Down pipe with lead reservoir presumably installed by Prideaux's son-in-law, Francis Gwyn,
who served as Secretary at War to Queen Anne
Realpolitic seems to have overtaken George Jeffreys at this point, and he was able to bend his fine judicial sensibilities sufficiently to extort a huge bribe of £15,000 from Prideaux in exchange for a pardon. No doubt traumatised by the body count from the Bloody Assizes, Prideaux coughed up the money and limped back to Forde. He lived a very quiet and inconspicuous country life until James was deposed in the Glorious Revolution of 1688. In the Court of William III Prideaux and his son-in-law, Francis Gwyn tried unsuccessfully to recover his fortune from Hanging Judge Jeffreys. Jeffreys had, by all accounts, used the money to buy some fine estates for himself up in Leicestershire.

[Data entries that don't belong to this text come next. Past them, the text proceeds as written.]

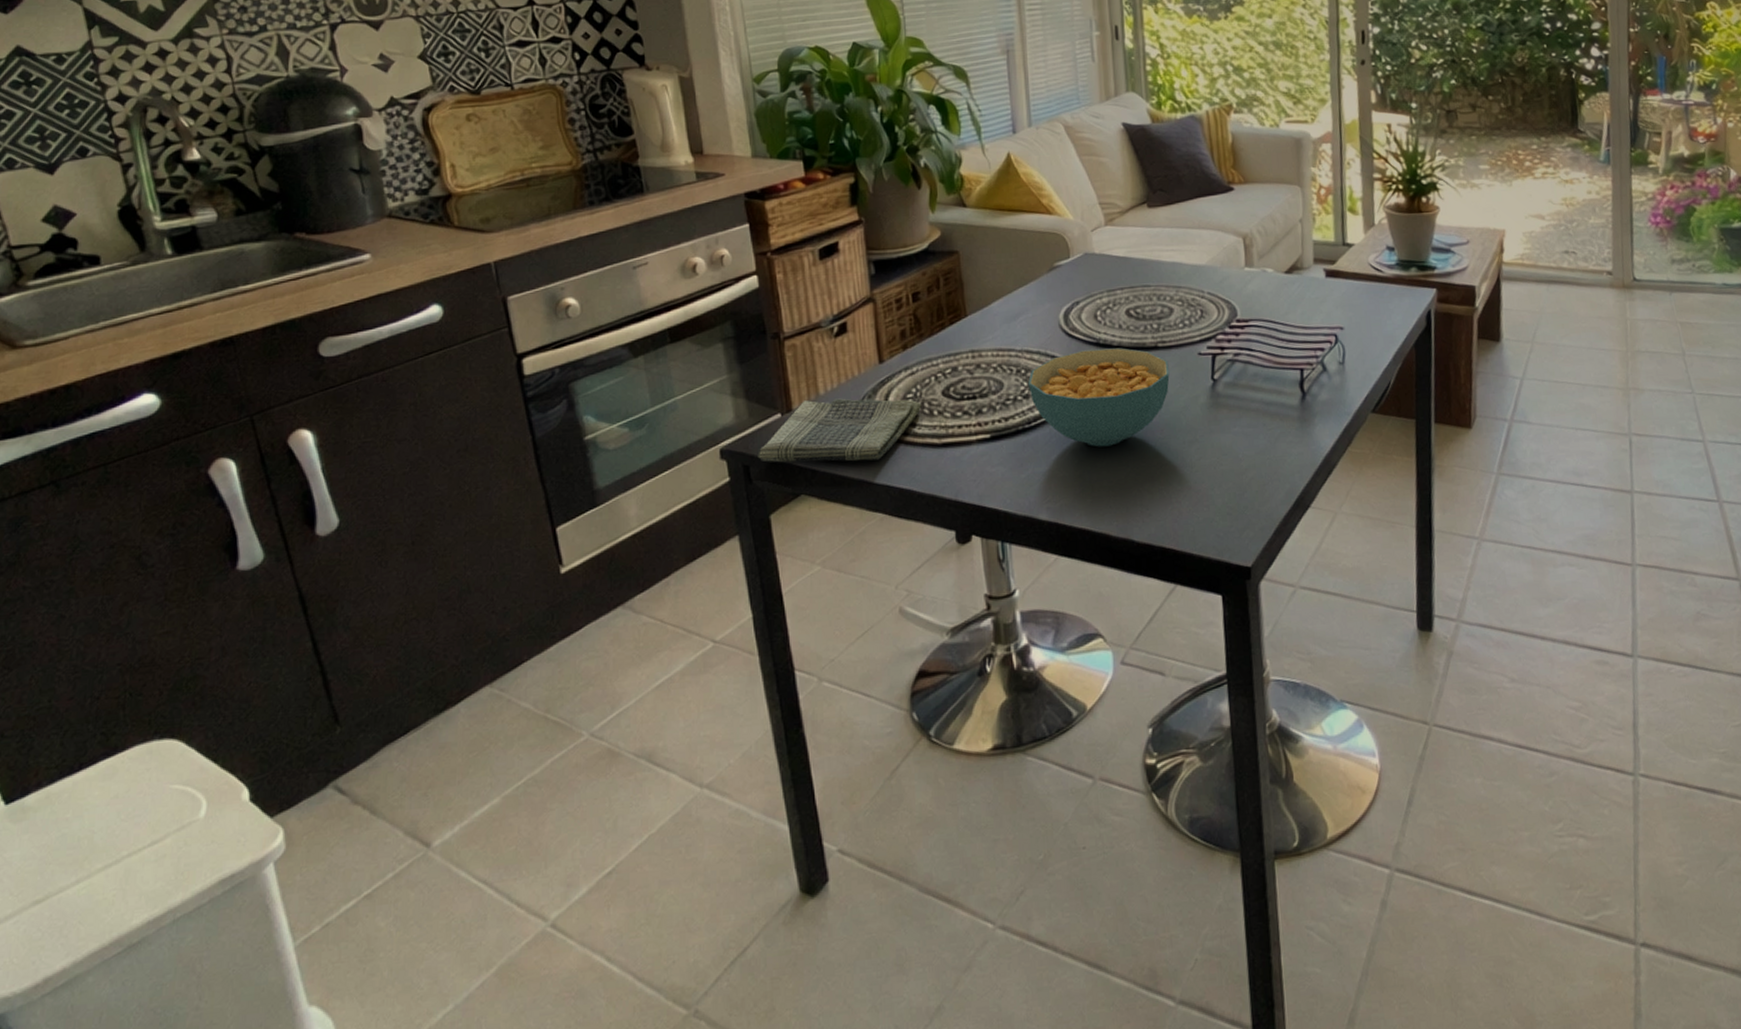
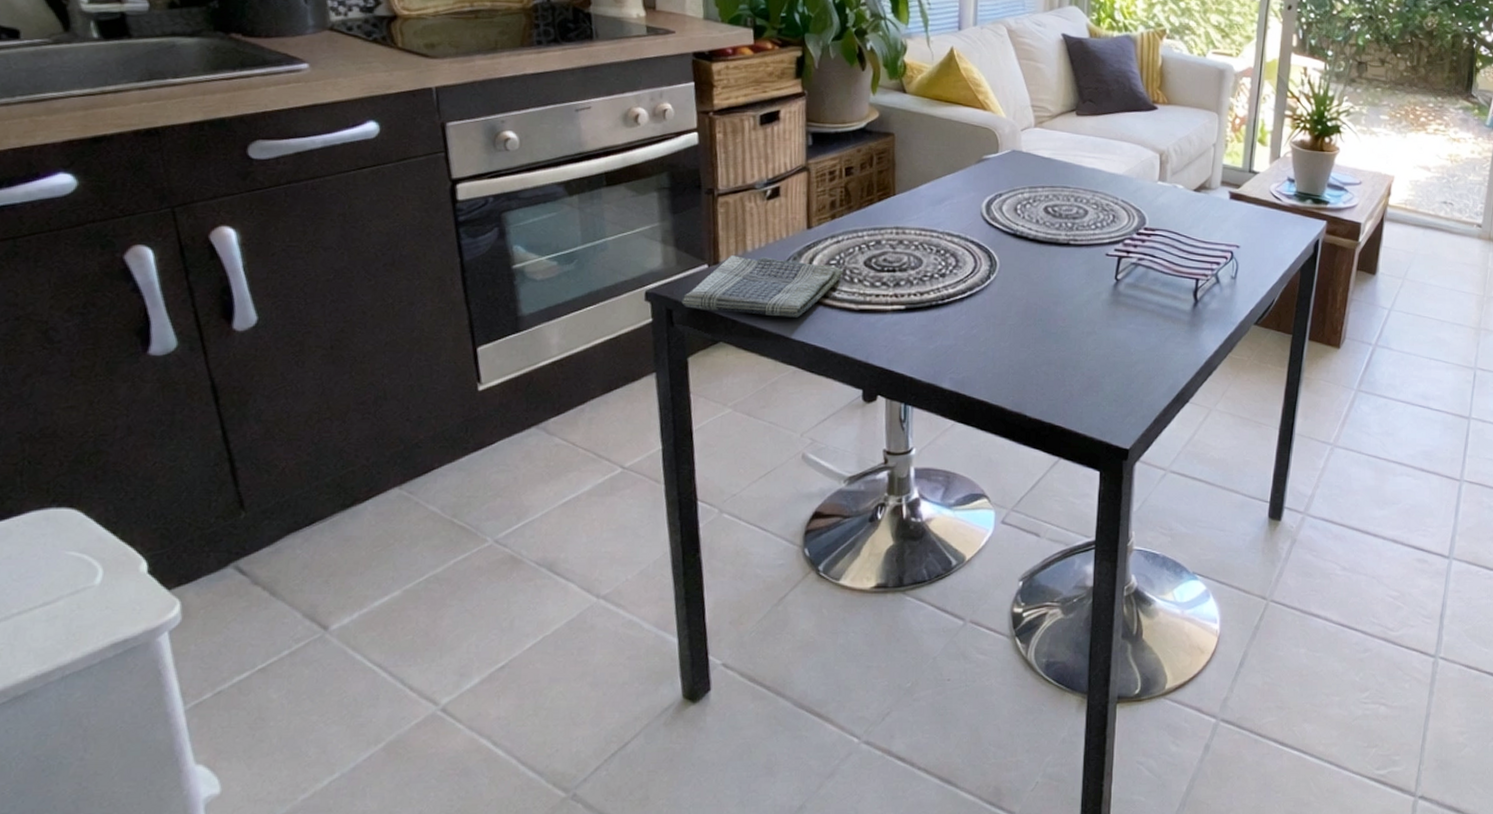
cereal bowl: present [1028,348,1170,447] -> none [946,239,1078,329]

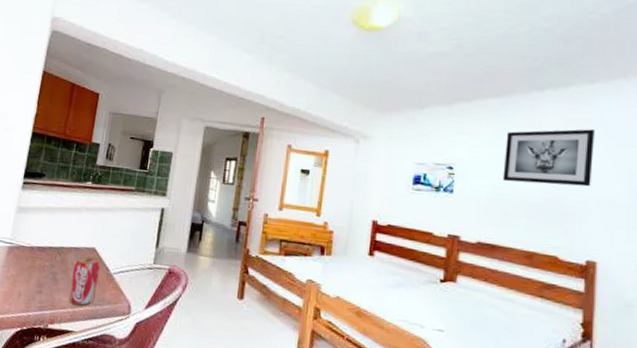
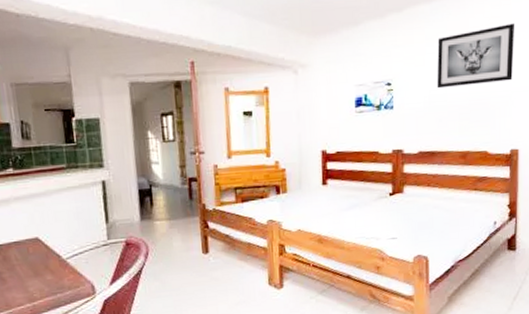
beverage can: present [68,256,101,306] -> none [19,246,53,299]

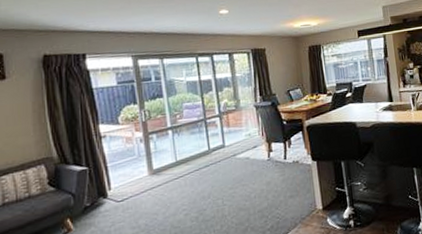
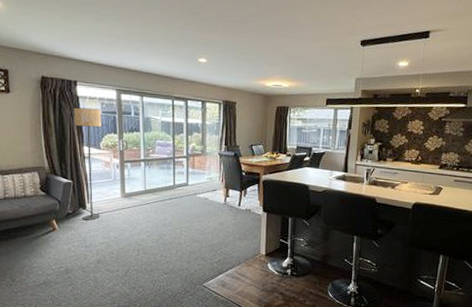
floor lamp: none [84,79,126,211] -> present [73,107,102,220]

If you'd like to come and see Forde Abbey for yourself you can find its website here: Forde Abbey. It's a privately owned property that you have to trek along narrow country roads to find. There wasn't a road sign anywhere until we arrived at the gates, which I found disconcerting. I kept worrying that I'd put the wrong postcode in the sat-nav. Dogs are allowed in the grounds, but not in the house. Photography is allowed in the grounds, but not in the house except for the cloister area, which is now a beautiful conservatory with amazing potted trees and huge ammonites. The tea room in the undercroft, is open to well-behaved pooches and their owners, and serves very acceptable food.